What is required → Give again, word for word, the lines below that run from the line with "outside the image." through the line with "22: (738, 367, 4.30)". Drop the pictures.

Input →
====================

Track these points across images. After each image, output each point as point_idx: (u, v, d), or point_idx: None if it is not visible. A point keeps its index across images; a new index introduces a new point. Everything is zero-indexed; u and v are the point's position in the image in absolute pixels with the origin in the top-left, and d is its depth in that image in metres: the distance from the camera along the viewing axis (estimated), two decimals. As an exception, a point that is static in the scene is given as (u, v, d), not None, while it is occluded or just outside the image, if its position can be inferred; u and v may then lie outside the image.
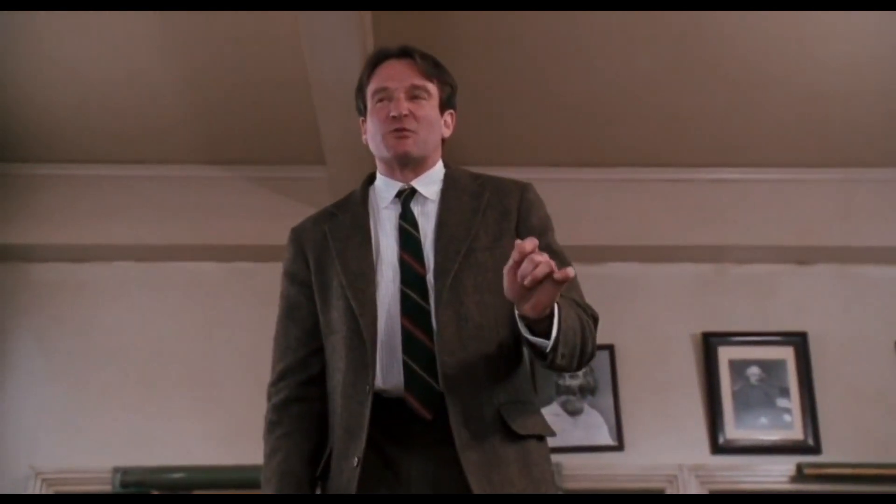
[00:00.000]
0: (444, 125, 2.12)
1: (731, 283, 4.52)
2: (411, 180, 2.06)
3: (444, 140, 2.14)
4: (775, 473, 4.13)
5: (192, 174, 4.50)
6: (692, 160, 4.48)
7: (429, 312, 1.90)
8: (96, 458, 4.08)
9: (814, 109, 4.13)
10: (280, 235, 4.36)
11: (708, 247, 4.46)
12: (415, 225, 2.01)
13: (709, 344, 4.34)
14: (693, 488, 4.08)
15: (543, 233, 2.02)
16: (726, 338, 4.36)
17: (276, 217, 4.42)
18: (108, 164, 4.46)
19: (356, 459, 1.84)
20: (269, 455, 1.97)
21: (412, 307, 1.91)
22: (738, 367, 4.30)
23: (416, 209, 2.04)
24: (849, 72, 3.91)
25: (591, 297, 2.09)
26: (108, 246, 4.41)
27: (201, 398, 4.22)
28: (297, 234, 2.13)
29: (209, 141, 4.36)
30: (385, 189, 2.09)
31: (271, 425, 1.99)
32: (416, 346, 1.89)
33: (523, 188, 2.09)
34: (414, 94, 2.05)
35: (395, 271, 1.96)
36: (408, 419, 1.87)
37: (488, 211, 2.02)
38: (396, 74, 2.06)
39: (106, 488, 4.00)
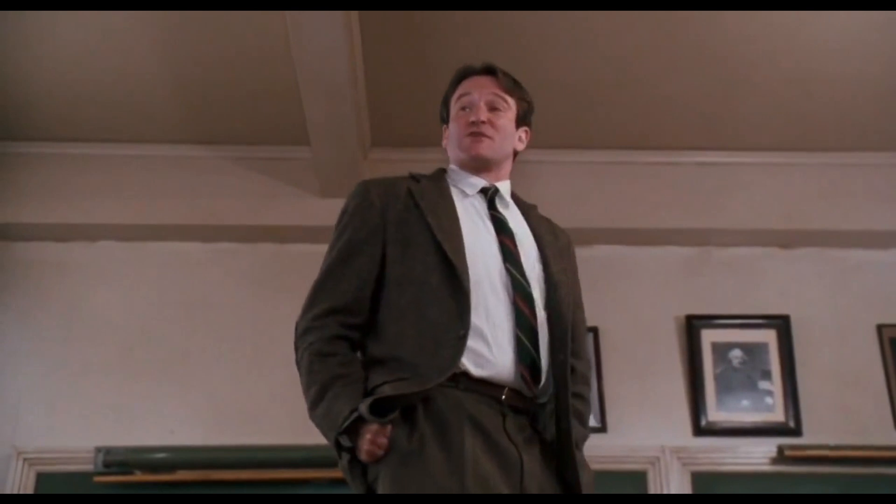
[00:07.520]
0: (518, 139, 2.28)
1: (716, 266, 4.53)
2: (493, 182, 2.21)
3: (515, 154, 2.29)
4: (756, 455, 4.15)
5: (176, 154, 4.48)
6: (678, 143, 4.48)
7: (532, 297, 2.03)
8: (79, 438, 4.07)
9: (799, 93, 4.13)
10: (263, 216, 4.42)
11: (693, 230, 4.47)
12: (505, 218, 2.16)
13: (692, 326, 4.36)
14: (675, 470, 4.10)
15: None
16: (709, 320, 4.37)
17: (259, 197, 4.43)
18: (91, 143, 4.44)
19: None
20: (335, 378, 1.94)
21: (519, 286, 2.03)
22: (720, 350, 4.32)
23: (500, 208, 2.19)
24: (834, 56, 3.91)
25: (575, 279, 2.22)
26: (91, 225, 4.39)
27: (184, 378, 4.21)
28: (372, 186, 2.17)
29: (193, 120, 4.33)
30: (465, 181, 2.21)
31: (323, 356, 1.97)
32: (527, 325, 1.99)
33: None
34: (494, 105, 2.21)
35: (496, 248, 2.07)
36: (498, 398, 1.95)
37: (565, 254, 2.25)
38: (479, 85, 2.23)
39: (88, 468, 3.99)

====================

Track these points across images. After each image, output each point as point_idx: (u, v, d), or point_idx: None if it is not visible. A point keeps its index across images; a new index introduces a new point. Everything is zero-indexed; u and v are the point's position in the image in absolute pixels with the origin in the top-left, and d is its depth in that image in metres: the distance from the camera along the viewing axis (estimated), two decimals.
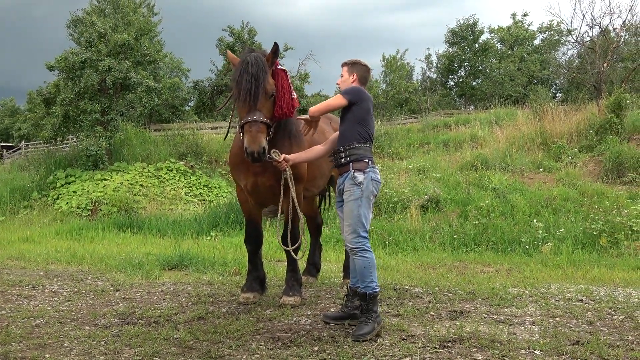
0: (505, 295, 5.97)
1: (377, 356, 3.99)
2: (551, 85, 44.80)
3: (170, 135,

====================

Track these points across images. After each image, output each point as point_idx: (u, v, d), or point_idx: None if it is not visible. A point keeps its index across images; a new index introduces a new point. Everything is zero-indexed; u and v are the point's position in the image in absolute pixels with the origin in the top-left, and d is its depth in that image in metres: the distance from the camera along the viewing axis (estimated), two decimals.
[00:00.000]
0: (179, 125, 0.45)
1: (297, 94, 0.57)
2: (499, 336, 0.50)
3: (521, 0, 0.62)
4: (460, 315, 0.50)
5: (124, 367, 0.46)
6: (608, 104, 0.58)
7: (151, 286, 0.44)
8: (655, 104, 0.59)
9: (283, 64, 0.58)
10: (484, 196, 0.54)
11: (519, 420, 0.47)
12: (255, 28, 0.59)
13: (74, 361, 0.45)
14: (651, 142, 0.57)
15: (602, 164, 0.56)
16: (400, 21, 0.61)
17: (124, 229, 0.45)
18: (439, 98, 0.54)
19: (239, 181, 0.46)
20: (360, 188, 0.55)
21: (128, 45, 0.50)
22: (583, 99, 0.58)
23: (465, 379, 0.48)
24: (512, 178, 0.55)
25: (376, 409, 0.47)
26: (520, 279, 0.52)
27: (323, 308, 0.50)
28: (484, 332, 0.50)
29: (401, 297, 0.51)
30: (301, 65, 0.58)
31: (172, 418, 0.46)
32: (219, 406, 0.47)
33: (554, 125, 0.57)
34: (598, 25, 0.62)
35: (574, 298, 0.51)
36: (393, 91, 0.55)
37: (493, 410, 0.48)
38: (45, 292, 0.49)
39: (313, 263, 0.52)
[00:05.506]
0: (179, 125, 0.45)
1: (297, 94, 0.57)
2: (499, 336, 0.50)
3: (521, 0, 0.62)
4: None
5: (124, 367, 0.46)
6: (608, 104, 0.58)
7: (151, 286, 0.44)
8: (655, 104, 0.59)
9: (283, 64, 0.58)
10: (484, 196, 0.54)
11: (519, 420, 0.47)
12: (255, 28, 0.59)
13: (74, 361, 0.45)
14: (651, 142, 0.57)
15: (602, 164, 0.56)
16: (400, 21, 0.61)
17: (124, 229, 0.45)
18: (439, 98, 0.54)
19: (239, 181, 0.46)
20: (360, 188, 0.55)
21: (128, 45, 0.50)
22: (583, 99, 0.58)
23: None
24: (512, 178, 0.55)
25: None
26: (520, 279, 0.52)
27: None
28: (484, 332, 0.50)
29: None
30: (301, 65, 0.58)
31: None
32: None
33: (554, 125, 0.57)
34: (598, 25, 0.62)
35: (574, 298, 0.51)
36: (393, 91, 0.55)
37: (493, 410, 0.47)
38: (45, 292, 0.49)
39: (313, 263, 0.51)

====================

Result of the exercise →
Track these points across images. After each image, output each point as point_idx: (u, v, d), or point_idx: None if it is not visible. A point keeps its index across images; a new index introduces a new point. Everything is zero-indexed; u and v are the point's position in the image in absolute pixels with the origin in the top-left, and d is its depth in that image in metres: the distance from the camera along the viewing axis (estimated), two decimals. As an exception, a point that is static in the scene is given as (u, v, d), not None, while it is occluded or just outside the image, if its position can be inferred; u and v may then lie outside the image.
[00:00.000]
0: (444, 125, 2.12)
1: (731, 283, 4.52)
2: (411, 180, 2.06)
3: (444, 140, 2.14)
4: (775, 473, 4.13)
5: (192, 174, 4.50)
6: (692, 160, 4.48)
7: (429, 312, 1.90)
8: (96, 458, 4.08)
9: (814, 109, 4.13)
10: (280, 235, 4.36)
11: (708, 247, 4.46)
12: (415, 225, 2.01)
13: (709, 344, 4.34)
14: (693, 488, 4.08)
15: (543, 233, 2.02)
16: (726, 338, 4.36)
17: (276, 217, 4.42)
18: (108, 164, 4.46)
19: (356, 459, 1.84)
20: (269, 455, 1.97)
21: (412, 307, 1.91)
22: (738, 367, 4.30)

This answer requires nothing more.